Peak(s):  Jackson, Mt  -  13,670 feet
PT 13,433  -  13,433 feet
Date Posted:  10/20/2020
Date Climbed:   10/14/2020
Author:  WildWanderer
 From Cross Creek  

Mt Jackson – 13,670 & UN 13433


20823_01


RT Length: 28.33 Miles

Elevation Gain: 6674’


I’m not entirely sure why I chose this approach, but I wouldn’t recommend it; the route finding below treeline is arduous. In any event, if you still want to do this hike, this is how I climbed Mt Jackson and 13433.


I arrived at the Cross Creek Trailhead and was the only vehicle in the lot. It’s a poorly designed lot that doesn’t offer much room but can fit 5-6 cars if everyone parks nicely. It looks more like a horse corral than a parking lot, and there’s not a lot of room to turn a vehicle around. There is parking across the way as well. I arrived and left in the dark, so unfortunately, no pictures of the trailhead. I was on the trail at 3:45am. Cross Creek trail starts behind obvious signage at the west end of the parking area.


20823_02


This is an easy to follow class 1 trail. There’s a new bridge to cross over Cross Creek, and some nice stairs to ascend.


20823_03


After hiking for 3 miles I came across some avalanche debris on the trail. As I was navigating at night I stepped over a log, and instead of hitting solid ground my right foot sank in watery mud up to my thigh.


20823_04


I quickly extricated myself and did a quick assessment. My shoe and pants were soaking wet, cold, and covered in a layer of mud. It was only around 5am, 30 degrees outside, and I had a serious decision to make. Did I turn around now or continue hiking? I was worried I’d eventually have a Raynaud’s attack, especially if I didn’t dry out before making it to treeline (where it would be windy: I could already hear trees snapping all around me in the dark). I cursed myself for not bringing at least an extra pair of socks. In the end I decided the only way to dry off would be to keep moving, and I could do that either by heading back or forwards, so I continued on. I followed this class 1 trail for a total of about 8.5 miles as it paralleled Cross Creek, staying straight at the Grouse Mountain Trail Junction (but noting where it was in case I wanted to make this a loop).


20823_05


After hiking for 8.5 miles I crossed a stream and the real route finding began


20823_06


After crossing the stream, I turned right and headed straight up the mountainside, passing a small pond to my left. There is no trail here, and the bushwhacking is intense. I passed several sets of bear tracks while route finding here.


20823_07


20823_08


20823_09


I’d gained 800’ of elevation in 1 mile heading northwest when I came upon a trail! Woot! This was a pleasant surprise. It looked like a game trail, but every now and then I’d see a cairn.


20823_10


I followed this trail southwest for just over half a mile, until it suddenly ended.


20823_11


There was a cairn here, but it didn’t seem to lead anywhere. I went about 20 yards in every pertinent direction and couldn’t locate a trail. The snow on the ground wasn’t helping. I got out my map and realized I’d gone too far south, so I turned right and headed north up this drainage.


20823_12


At the top of the drainage I headed west. You can see how much fun route finding was here as well. I kept wishing for treeline so I’d have a visual of my route. On a positive note, my shoes and pants had dried out, so while I was still dirty, at least I was dry.


20823_13


I also passed more bear tracks here. These tracks had a different gait than the ones I’d encountered before, so I figured there were multiple bears in the area.

* Supplied entries:
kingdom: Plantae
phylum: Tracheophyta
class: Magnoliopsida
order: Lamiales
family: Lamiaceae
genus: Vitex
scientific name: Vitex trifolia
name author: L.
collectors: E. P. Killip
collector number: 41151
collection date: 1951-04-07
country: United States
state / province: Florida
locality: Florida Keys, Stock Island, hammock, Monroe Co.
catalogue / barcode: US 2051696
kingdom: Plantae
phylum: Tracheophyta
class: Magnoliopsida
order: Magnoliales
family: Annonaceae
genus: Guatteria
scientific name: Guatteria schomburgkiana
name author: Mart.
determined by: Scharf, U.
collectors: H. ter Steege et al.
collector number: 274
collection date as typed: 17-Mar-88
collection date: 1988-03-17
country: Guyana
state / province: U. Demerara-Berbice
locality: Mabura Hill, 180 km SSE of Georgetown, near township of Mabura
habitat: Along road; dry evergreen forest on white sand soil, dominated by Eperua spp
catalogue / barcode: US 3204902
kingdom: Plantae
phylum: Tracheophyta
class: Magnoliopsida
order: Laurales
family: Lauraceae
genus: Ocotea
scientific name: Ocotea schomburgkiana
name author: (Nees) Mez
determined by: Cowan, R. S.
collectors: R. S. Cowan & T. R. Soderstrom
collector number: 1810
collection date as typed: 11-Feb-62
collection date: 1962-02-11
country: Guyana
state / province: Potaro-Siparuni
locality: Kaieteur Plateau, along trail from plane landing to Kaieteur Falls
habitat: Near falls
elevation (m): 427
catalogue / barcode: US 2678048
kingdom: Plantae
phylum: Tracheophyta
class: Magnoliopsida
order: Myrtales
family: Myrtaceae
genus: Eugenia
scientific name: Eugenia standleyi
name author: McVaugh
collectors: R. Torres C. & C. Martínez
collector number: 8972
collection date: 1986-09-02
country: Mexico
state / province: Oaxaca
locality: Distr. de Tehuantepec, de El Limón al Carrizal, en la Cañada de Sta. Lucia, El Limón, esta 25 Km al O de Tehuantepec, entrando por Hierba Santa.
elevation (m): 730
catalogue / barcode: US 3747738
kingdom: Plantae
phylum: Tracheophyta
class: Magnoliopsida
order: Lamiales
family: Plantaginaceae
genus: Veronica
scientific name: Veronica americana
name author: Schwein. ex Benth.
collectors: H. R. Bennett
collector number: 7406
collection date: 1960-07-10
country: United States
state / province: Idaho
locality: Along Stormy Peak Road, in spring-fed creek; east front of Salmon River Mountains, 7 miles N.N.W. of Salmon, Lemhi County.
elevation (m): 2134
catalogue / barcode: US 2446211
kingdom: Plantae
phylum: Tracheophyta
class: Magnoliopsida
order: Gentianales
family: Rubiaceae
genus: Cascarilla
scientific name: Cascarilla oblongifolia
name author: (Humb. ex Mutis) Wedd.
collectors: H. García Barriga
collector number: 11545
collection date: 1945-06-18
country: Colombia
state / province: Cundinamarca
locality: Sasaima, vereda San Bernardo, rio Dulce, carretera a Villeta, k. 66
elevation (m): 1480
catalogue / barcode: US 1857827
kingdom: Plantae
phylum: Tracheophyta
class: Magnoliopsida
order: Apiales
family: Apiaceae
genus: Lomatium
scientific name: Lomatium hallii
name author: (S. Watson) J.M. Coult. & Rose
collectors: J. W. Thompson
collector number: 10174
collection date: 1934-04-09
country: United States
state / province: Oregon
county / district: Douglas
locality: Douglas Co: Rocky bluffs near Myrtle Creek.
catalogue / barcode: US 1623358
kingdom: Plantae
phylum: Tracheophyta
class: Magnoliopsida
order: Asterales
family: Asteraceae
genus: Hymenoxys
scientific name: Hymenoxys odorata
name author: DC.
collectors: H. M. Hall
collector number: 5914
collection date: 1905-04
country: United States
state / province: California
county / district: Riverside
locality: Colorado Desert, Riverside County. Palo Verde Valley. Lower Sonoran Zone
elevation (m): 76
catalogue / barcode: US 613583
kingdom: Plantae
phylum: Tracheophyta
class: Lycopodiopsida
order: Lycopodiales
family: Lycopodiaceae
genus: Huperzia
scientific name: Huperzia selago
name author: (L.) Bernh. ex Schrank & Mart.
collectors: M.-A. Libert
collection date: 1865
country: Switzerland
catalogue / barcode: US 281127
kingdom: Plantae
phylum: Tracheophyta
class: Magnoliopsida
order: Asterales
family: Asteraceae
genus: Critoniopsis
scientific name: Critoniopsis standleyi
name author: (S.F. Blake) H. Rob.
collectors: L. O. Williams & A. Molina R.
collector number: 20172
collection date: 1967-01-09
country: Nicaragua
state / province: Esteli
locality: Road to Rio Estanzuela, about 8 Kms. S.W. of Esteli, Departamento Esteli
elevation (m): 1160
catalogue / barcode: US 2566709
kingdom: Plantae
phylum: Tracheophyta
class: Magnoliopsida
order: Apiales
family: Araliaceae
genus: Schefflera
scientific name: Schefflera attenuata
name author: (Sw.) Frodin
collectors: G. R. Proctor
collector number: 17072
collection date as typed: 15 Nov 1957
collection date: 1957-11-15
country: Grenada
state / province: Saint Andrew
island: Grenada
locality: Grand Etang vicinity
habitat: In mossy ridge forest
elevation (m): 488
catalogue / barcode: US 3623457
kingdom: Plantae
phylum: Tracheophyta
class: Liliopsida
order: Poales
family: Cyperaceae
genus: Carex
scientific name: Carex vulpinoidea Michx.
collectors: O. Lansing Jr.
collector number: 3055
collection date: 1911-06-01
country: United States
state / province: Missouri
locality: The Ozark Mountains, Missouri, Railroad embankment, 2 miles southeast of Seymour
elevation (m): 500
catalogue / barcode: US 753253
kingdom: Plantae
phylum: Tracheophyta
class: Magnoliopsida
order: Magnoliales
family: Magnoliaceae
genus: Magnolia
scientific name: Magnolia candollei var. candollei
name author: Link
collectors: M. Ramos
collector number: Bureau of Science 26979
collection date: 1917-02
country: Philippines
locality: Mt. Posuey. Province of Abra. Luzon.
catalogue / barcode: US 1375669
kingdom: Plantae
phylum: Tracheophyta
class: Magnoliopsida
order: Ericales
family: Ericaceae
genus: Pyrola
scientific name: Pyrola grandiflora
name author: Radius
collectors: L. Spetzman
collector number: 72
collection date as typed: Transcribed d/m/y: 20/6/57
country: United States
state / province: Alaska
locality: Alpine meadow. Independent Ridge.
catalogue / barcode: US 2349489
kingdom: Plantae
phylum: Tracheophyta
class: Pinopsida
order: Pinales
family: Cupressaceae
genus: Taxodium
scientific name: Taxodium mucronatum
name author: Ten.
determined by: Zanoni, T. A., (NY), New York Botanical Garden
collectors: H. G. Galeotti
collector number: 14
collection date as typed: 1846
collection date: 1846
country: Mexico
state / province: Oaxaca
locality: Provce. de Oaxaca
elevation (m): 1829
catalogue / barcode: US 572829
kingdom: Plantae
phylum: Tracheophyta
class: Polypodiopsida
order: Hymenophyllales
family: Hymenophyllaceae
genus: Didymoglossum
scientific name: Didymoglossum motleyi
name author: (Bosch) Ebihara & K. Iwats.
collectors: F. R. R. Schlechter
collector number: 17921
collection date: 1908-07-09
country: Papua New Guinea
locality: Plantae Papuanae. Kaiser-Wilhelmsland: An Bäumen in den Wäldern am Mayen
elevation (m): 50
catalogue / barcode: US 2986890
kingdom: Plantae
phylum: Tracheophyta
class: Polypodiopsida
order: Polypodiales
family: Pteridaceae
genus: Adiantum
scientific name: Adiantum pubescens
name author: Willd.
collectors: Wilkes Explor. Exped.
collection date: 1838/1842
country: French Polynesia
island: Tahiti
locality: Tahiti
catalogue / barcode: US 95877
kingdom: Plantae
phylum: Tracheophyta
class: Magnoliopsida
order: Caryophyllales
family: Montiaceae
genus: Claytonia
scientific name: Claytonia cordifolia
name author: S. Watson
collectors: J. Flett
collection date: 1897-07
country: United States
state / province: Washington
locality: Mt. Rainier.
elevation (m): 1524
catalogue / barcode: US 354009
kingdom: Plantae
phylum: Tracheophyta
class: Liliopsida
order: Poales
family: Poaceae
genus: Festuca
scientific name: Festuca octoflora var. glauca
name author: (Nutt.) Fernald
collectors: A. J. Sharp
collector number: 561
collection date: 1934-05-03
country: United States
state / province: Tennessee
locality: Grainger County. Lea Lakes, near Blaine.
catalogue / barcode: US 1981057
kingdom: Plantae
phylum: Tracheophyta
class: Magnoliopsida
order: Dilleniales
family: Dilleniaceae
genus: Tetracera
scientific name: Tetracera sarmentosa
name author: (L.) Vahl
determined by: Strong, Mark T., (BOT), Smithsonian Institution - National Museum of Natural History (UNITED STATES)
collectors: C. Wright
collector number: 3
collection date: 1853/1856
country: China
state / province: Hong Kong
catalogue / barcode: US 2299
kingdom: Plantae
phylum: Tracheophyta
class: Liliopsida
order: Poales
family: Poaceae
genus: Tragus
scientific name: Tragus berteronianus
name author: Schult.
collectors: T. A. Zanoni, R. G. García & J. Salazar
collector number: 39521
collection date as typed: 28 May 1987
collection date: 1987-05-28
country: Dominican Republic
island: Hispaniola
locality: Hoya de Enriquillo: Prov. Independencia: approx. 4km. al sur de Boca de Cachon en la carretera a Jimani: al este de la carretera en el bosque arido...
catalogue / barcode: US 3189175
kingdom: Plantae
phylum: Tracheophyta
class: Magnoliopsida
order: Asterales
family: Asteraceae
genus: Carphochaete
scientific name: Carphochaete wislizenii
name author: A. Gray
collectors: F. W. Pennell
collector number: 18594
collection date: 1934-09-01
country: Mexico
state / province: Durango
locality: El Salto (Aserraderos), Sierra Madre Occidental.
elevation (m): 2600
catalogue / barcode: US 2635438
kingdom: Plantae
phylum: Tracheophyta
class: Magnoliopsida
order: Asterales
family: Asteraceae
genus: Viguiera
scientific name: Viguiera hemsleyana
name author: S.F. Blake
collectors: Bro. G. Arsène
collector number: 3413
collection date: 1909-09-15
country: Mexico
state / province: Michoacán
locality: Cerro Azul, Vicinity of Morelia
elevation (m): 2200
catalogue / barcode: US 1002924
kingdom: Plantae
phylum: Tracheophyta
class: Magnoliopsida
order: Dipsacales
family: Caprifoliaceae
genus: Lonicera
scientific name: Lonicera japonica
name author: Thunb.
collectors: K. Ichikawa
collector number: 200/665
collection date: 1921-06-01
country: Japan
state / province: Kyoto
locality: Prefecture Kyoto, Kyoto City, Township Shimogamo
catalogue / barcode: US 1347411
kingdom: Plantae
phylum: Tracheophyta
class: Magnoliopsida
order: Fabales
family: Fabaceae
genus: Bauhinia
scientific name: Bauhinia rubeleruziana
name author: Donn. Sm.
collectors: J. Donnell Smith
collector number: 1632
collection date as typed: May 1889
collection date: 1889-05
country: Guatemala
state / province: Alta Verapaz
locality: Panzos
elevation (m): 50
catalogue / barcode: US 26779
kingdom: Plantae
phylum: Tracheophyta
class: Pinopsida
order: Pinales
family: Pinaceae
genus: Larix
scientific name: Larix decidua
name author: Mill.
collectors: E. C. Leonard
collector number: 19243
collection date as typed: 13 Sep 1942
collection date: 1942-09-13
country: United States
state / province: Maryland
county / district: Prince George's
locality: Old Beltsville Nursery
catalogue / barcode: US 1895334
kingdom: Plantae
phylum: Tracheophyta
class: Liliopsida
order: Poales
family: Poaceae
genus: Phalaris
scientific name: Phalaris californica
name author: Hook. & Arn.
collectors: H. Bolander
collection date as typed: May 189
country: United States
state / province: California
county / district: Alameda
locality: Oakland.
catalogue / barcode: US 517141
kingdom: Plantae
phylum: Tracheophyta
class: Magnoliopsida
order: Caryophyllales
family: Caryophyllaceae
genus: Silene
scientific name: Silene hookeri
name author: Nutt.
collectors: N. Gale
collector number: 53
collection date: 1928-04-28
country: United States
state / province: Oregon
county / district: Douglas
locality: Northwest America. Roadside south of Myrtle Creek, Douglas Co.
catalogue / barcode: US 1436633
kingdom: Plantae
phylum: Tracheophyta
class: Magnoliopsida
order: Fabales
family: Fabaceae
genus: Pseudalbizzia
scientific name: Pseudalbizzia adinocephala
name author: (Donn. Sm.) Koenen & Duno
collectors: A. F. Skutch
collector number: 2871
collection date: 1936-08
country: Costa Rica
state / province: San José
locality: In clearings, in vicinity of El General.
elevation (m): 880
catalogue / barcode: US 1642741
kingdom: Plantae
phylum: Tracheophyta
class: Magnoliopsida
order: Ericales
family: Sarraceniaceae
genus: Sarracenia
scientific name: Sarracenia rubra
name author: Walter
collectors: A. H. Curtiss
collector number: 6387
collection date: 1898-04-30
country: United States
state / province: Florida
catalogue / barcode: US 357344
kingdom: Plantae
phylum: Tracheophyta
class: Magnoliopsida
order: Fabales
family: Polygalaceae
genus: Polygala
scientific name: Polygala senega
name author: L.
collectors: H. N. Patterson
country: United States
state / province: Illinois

* Assignment: Return the portion of the Mt Jackson trip report between "I arrived at" and "the parking area.", inclusive, copied word for word.

* Answer for the task:
I arrived at the Cross Creek Trailhead and was the only vehicle in the lot. It’s a poorly designed lot that doesn’t offer much room but can fit 5-6 cars if everyone parks nicely. It looks more like a horse corral than a parking lot, and there’s not a lot of room to turn a vehicle around. There is parking across the way as well. I arrived and left in the dark, so unfortunately, no pictures of the trailhead. I was on the trail at 3:45am. Cross Creek trail starts behind obvious signage at the west end of the parking area.